There are only two changes:

1) Adding the "uname == darwin -> macosx platform" code to build.csh scripts. This is the same regardless of GUI, so will be needed for the Carbon port too.

2) Adding make_macosx.mak files. Since Mac OS X/Darwin supports both of Eclipse's primary GUIs (Motif and Gtk2), I don't see why these should not be included (I haven't done a Gtk2 version yet, but will later).

I don't mind being the Mac OS X/Darwin X11 maintainer, but that was not my intent. Like most Mac OS X users, I'm primarily interested in applications that use the Aqua GUI (although that is why Gtk2 will be interesting to some because it should be quite Aqua-like with the Aqua theme).

I can provide patches or whatever other additional files are needed for putting this into CVS. I made a point of bringing this up now so that it can get done along with the rest of the Mac OS X CVS activity. I saw Andre's post about going on vacation, so if that work is on hold until he gets back, then I understand that.
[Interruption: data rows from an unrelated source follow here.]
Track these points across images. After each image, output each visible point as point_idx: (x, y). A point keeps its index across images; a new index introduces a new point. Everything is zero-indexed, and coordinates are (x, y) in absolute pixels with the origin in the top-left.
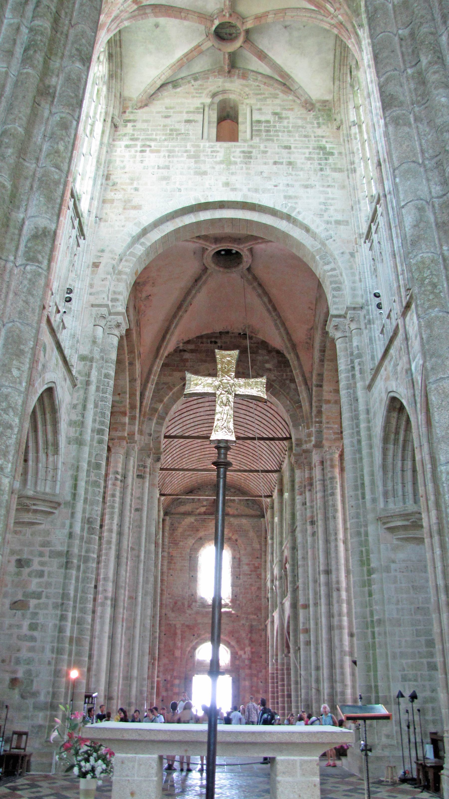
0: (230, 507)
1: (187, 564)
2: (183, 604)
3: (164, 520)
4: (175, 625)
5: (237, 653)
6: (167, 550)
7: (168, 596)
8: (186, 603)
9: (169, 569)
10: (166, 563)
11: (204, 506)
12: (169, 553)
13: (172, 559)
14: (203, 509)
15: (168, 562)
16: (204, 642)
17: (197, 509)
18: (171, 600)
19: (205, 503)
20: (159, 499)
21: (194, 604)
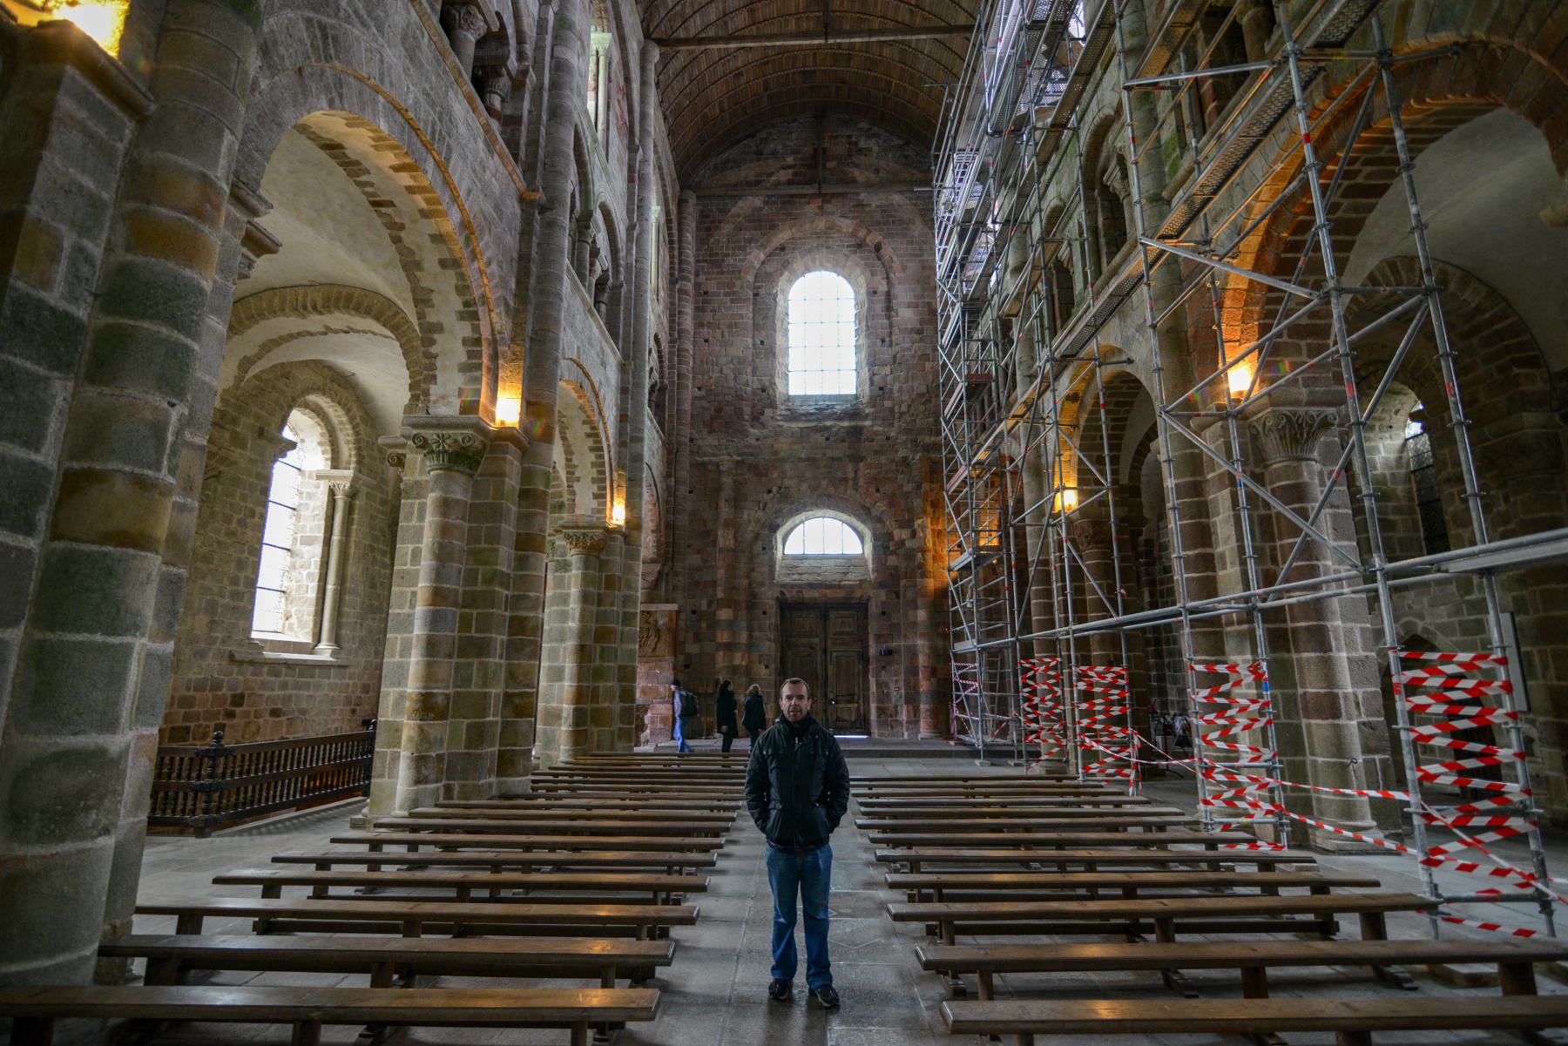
0: (857, 166)
1: (747, 311)
2: (739, 413)
3: (681, 203)
4: (718, 465)
5: (890, 536)
6: (692, 277)
7: (698, 393)
8: (747, 410)
9: (699, 325)
10: (689, 309)
11: (784, 168)
12: (697, 285)
13: (705, 302)
14: (784, 176)
15: (697, 309)
16: (797, 512)
17: (771, 174)
18: (704, 403)
19: (790, 160)
20: (644, 55)
21: (768, 412)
The problem of binaries certainly is going to become a big issue for Eclipse because as SWT applications proliferate, the application developers are going to want what application users expect, which is a simple and easy-to-use platform installer to "SWT-enable" their systems. I can envision a suitably cool WebStart solution, as well as platform-specific install applications, but that's is far beyond the scope of the current concern.

But specifically with regard to Mac OS X and the Eclipse IDE, once Mac OS X is added to the binary build for Carbon, the same machine/process could automatically do the Motif and Gtk2 builds too. Even though there are other avenues for Mac OS X binary distribution (notably fink), I would imagine that Eclipse.org would want to control their own destiny in that regard (especially because the end-user stuff for SWT comes into play, more so than just the IDE).

http://fink.sourceforge.net/

Finally, I'm not sure if the Darwin license is compatible with CPL...

The Darwin license is the "Apple Public Source License", which is OSI approved. Naturally I have no idea how it relates to CPL (APSL seems BSD-like to me, which isn't surprising). But as you say, that isn't particularly relevant since the build changes are strictly Eclipse CPL code.